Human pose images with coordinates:

↓

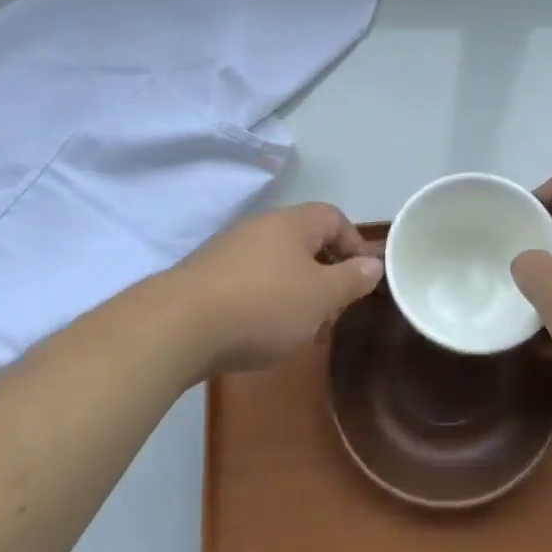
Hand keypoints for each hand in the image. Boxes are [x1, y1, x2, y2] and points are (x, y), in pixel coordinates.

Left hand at [169, 203, 383, 376]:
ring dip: (294, 292)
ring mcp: (230, 250)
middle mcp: (262, 226)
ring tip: (299, 329)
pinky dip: (264, 302)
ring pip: (277, 264)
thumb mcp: (321, 297)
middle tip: (332, 310)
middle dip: (324, 274)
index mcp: (294, 223)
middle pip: (305, 241)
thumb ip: (352, 279)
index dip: (354, 244)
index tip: (360, 279)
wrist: (178, 326)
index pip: (334, 218)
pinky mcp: (206, 277)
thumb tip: (374, 263)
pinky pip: (249, 281)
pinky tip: (260, 333)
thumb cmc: (264, 305)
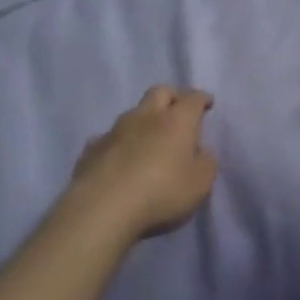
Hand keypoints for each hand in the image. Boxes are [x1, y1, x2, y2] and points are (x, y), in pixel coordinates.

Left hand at [68, 86, 218, 241]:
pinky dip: (118, 143)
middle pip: (160, 92)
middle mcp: (146, 116)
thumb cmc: (161, 193)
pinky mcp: (91, 149)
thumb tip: (200, 151)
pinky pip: (109, 138)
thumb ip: (205, 162)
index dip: (202, 98)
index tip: (207, 103)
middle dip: (172, 96)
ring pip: (132, 113)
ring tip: (148, 139)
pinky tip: (119, 159)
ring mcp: (115, 130)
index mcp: (176, 120)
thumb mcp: (200, 183)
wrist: (102, 208)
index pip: (193, 98)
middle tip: (178, 111)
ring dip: (143, 120)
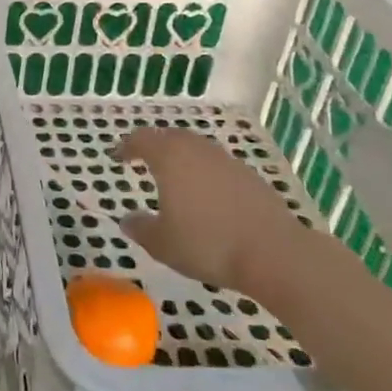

↑

■ WHAT YOU HAVE TO DO:
With the line holding "index mcp: (294, 223)" as the first and the line holding "thumb cmc: (264, 305)" as the last, set down that range of the entries above exactly, and nothing else.

■ EXPECTED OUTPUT:
index mcp: (294, 223)
middle pip: (305, 241)
thumb ip: (352, 279)
index dip: (354, 244)
index tip: (360, 279)
wrist: (178, 326)
index pip: (334, 218)
pinky mcp: (206, 277)
thumb tip: (374, 263)
pinky pip: (249, 281)
pinky tip: (260, 333)
thumb cmc: (264, 305)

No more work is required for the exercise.